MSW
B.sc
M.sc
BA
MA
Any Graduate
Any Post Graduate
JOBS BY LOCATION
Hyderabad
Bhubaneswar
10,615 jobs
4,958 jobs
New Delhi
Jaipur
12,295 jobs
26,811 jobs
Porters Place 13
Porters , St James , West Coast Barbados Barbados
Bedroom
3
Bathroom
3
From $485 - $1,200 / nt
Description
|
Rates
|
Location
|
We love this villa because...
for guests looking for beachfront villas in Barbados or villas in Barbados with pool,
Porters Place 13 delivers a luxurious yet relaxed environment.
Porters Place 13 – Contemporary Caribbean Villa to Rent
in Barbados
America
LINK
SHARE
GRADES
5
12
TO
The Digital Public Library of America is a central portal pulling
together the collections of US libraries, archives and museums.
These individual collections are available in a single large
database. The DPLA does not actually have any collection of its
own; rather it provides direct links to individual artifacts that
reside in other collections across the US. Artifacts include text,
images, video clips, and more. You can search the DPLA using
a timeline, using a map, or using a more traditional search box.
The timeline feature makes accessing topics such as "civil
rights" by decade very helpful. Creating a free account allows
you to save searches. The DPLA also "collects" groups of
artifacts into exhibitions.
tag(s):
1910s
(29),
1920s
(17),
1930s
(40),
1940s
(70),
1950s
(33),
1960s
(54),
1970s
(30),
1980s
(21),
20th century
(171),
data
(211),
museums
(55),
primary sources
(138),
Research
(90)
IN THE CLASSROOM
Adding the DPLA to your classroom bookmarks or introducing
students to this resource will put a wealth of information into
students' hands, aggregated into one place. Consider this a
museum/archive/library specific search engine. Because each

==

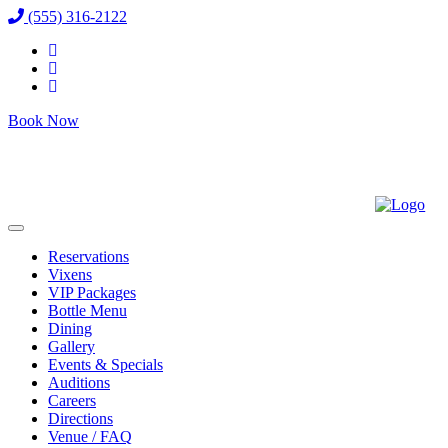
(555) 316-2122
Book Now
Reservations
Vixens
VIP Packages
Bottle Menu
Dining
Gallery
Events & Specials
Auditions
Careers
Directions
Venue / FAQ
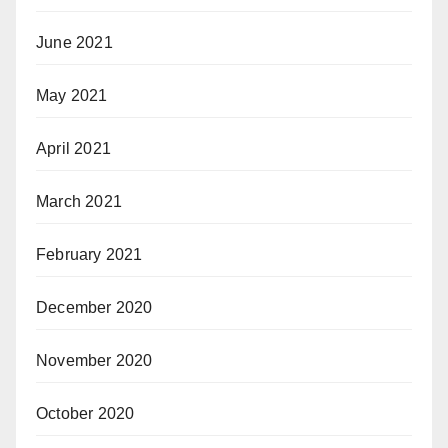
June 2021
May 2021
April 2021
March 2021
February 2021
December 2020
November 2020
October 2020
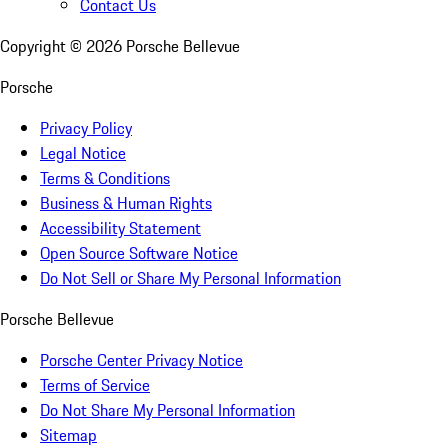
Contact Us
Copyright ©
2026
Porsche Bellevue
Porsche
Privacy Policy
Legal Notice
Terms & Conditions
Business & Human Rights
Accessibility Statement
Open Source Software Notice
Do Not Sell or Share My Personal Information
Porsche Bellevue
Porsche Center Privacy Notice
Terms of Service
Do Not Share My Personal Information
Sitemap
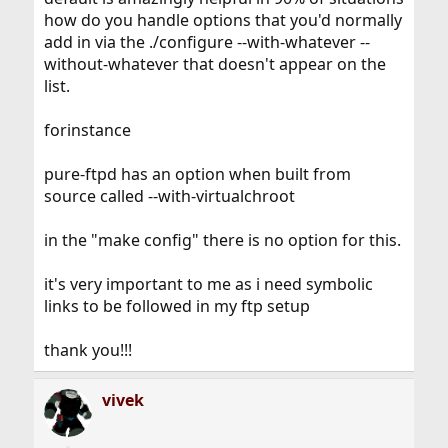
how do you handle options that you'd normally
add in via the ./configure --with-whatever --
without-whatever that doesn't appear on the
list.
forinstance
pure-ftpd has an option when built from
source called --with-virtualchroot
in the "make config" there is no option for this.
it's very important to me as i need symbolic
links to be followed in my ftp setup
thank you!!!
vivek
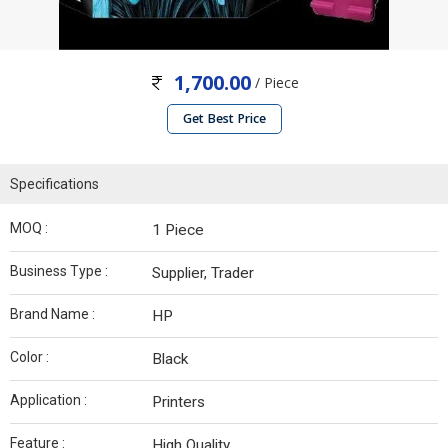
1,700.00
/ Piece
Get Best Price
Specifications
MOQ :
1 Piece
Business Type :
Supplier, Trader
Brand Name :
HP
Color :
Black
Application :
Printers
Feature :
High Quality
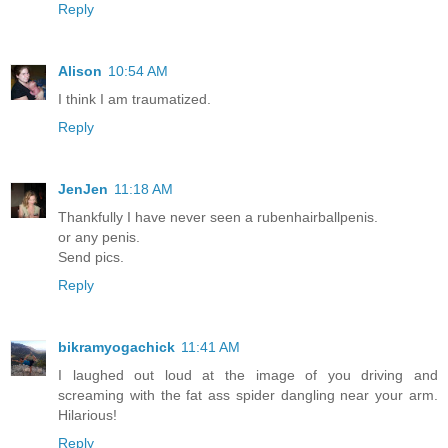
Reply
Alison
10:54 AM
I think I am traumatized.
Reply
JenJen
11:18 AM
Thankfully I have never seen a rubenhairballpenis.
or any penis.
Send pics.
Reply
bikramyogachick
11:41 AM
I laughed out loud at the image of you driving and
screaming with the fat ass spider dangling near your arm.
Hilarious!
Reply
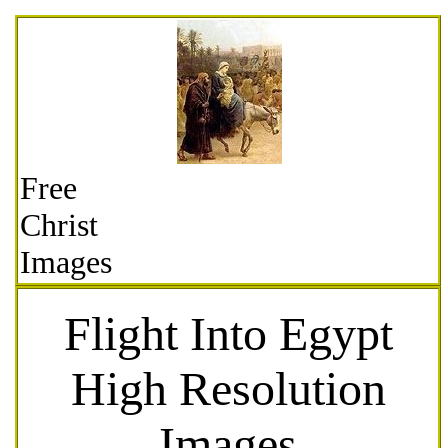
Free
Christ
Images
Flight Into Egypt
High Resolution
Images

* * *

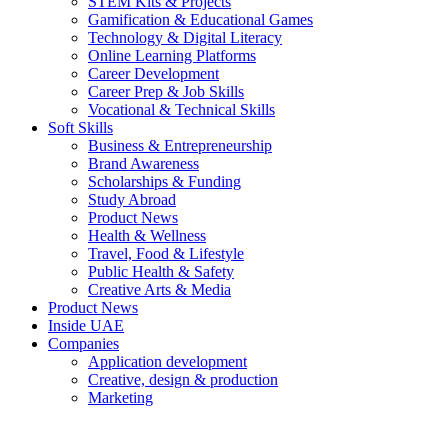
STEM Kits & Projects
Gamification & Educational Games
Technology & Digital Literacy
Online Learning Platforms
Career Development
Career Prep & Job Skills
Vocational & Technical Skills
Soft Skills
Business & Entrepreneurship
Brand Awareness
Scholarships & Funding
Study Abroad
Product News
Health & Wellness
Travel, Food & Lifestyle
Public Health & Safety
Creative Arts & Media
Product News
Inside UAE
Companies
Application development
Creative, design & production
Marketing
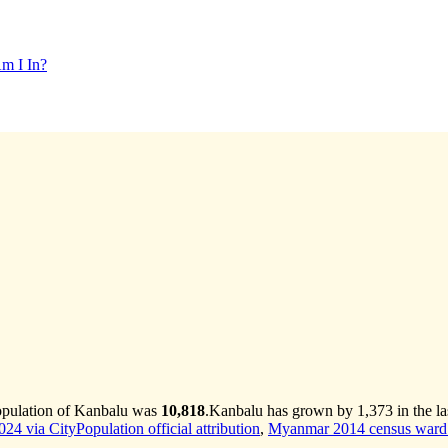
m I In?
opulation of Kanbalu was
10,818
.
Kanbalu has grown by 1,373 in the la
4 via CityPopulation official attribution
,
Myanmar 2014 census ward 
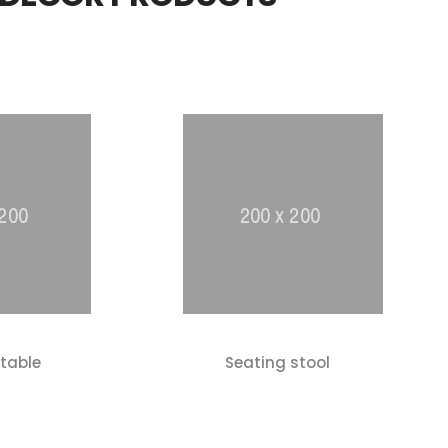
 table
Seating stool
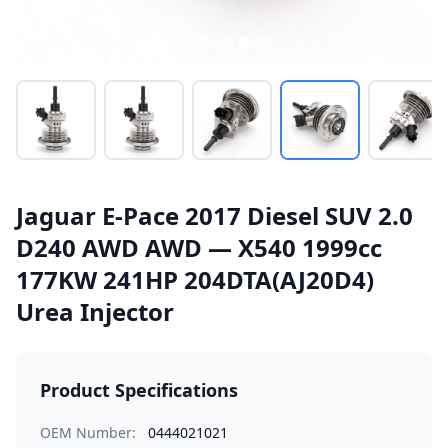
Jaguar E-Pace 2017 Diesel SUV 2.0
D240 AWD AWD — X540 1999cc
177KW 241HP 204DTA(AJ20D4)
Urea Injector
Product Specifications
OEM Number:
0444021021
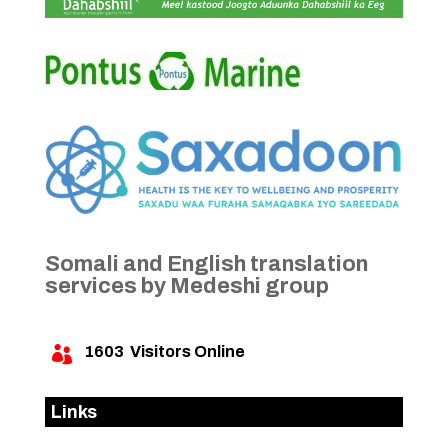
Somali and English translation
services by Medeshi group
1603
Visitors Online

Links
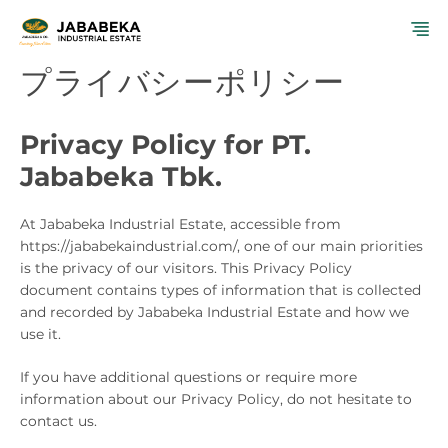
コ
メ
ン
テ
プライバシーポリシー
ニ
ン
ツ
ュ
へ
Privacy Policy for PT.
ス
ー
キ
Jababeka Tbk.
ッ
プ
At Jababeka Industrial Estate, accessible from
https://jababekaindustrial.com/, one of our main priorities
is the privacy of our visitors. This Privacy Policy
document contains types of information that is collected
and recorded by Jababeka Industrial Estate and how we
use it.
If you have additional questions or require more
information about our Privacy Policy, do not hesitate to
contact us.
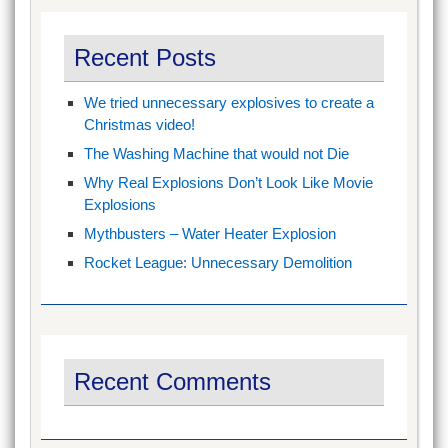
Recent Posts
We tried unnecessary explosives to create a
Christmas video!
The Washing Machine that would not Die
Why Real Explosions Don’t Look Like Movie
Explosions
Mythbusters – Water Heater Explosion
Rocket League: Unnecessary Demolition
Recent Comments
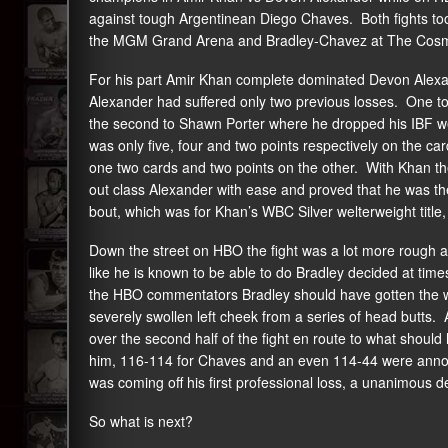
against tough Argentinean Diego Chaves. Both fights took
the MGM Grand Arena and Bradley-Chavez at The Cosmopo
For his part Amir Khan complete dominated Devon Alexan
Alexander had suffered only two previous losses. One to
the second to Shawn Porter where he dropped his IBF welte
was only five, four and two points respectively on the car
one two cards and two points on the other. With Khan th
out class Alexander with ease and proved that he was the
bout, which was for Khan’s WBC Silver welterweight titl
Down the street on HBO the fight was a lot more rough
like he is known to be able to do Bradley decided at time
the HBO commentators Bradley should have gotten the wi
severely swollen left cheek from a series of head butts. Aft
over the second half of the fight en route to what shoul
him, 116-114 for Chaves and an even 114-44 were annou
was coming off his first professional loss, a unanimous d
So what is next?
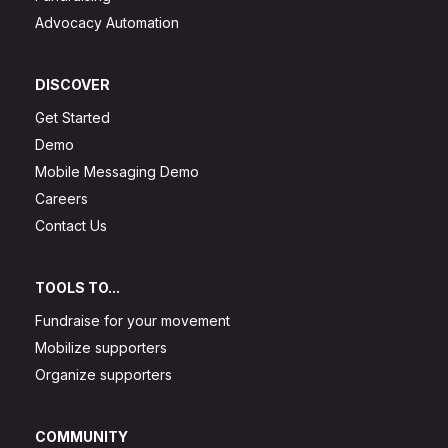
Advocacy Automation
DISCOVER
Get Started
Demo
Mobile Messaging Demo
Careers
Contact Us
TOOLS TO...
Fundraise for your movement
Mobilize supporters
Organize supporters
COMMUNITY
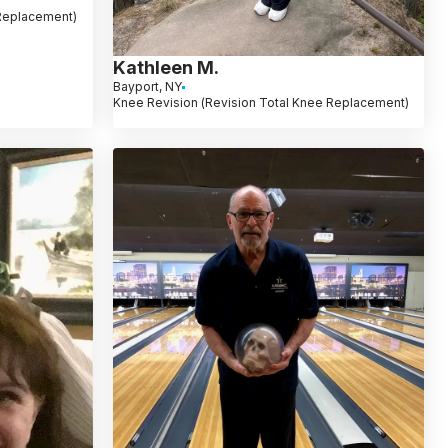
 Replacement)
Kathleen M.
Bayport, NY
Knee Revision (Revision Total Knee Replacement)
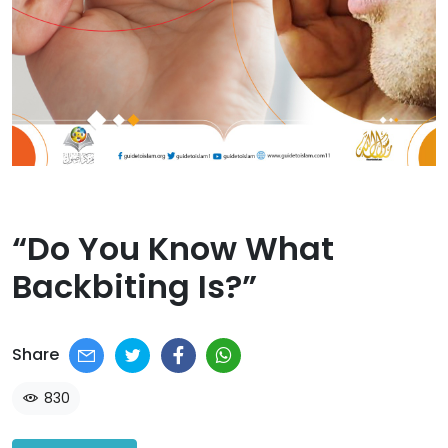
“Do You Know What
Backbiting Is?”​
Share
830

## YOUR TASK
In the entries above, please find the line with "Copyright ©" and the line with "Terms of Service", then write out exactly those two lines and every line between them, and nothing more.

## SOLUTION
Copyright ©
2026
Porsche Bellevue
Porsche
Privacy Policy
Legal Notice
Terms & Conditions
Business & Human Rights
Accessibility Statement
Open Source Software Notice
Do Not Sell or Share My Personal Information
Porsche Bellevue
Porsche Center Privacy Notice
Terms of Service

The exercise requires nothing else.